Forty minutes into an interview, noted Mexican journalist Carmen Aristegui picks up her phone and jokingly greets the government agents she alleges have been spying on her.

"Hello? Interior ministry?... Thanks for listening!" says the veteran anchorwoman, who is famous for hard-hitting reports on government corruption.

Humor is helping Aristegui, 53, get through the unsettling discovery that her cell phone -- and her teenage son's -- were hacked with a spyware called Pegasus, which accesses a target's communications, camera and microphone.

According to the New York Times, which broke the story last week, the secretive Israeli company behind the spyware, NSO Group, says it only sells it to government agencies. 

The spyware is meant to be used to fight terrorists and criminals.

But Aristegui and eight other leading journalists and activists, who commissioned an independent investigation after finding the spyware on their phones, accuse the Mexican government of using it on them and their families -- a claim the government denies.

It is the latest crisis for the freedom of the press in Mexico, which is ranked the most dangerous country for journalists after the war zones of Syria and Afghanistan, and one where more than 100 journalists have been murdered since 2000.

Q: Your investigation found that spyware was installed on your phones when you clicked on links in phony messages. What did those messages say?

"We received messages where they would use the name of a friend (of my son's). 'Hi Emilio,' it said. 'I'm so-and-so, will you friend me on Facebook?' But oddly enough, that person was already his friend on Facebook.

"Another message said: 'Presidency to press charges against journalists who investigated the "White House" scandal' (in which Aristegui exposed a shady real estate deal between President Enrique Pena Nieto's wife and a government contractor).

"My son received different messages like that, related to my work and saying they were going to investigate me or worse.

"Who knows how many we opened? There were messages that were impossible not to open."

Q: How did you feel when you realized you were being spied on?

"No matter how normal your life is, how transparent you are... it's intimidating to know they know everything about you.

"This spying obviously has a fundamental objective: to intimidate, to make you vulnerable to your own fears, your own human weakness, your own personal history or whatever. It's a sinister thing, something a dictatorial regime would do. These are the tools of tyranny.

Q: The spying started in 2015, and you suspected it for a long time. Why did you wait so long to go public?

"Put yourself in my shoes at that point. It was a serious thing. A delicate thing.

"The question was: Who do we report this to? To the very same people who are surely spying on us? So we did nothing, we just left it at that.

"My personal reaction was also to downplay it at first, assuming that it's quote-unquote 'normal' to spy on journalists.
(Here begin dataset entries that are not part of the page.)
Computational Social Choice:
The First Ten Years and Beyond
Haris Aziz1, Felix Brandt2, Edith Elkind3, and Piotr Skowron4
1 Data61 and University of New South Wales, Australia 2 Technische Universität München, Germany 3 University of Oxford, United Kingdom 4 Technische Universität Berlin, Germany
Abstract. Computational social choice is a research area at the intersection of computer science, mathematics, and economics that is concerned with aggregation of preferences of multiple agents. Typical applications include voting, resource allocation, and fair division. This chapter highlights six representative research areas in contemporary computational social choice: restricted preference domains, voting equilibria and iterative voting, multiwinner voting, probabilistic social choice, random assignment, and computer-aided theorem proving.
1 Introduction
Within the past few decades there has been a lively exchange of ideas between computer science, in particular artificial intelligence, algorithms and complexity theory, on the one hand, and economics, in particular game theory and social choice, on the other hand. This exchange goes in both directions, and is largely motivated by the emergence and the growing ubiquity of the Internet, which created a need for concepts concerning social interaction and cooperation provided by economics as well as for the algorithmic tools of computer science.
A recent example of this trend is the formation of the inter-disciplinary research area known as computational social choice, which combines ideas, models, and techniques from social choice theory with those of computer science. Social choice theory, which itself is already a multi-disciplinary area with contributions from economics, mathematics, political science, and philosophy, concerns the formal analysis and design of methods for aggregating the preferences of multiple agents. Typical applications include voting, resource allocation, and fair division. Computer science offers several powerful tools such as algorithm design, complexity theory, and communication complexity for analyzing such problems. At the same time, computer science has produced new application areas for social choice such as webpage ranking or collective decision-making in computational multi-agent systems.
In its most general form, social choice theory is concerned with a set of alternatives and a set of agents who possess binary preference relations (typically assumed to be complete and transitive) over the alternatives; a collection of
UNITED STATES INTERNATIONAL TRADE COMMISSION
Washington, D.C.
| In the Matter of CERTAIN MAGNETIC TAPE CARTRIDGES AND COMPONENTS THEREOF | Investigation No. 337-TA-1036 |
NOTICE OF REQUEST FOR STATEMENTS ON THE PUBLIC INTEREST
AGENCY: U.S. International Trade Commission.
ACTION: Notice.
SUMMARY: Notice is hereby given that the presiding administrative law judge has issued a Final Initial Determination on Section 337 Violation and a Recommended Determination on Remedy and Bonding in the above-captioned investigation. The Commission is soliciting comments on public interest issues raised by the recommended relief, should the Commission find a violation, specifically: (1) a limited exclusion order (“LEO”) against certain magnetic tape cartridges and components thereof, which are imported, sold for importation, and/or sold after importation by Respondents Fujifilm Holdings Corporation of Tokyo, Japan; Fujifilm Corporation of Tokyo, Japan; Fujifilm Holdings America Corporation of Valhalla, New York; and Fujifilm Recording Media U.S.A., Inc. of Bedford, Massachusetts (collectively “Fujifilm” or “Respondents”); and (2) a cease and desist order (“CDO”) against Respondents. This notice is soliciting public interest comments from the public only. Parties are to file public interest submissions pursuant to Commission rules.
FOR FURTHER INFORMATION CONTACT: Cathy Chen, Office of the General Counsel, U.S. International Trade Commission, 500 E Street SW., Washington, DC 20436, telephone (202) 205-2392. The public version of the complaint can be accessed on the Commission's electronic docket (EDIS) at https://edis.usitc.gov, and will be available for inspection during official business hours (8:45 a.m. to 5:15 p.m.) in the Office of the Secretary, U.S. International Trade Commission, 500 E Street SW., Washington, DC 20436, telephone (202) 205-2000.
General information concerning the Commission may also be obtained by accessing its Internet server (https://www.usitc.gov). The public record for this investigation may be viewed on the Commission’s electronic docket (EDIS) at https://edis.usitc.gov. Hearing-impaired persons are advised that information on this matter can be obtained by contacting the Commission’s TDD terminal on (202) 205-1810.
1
"But the big news is we've now carried out a scientific study to prove (the spying). Now the question is whether it was the Mexican government. I presume it was. Absolutely."

Q: How did you react when you realized your son had been targeted?

"When we realized we had been receiving similar messages, I said, 'Let me look into this. Because it's bad that I'm getting these messages, but it's extremely bad that you, my underage son, are getting these messages.'

"I thought the Mexican government had crossed a very serious line.

"Why did they push so hard to access Emilio's phone? Why so many messages targeting this boy? Only the people who did it know why."

Q: Are you afraid?

"I try to live my life in peace, without being paranoid that there's a knife lurking behind every door. If you do that, they've won.

"I have faith -- and I always tell myself this -- that my public work as a journalist is our best protection."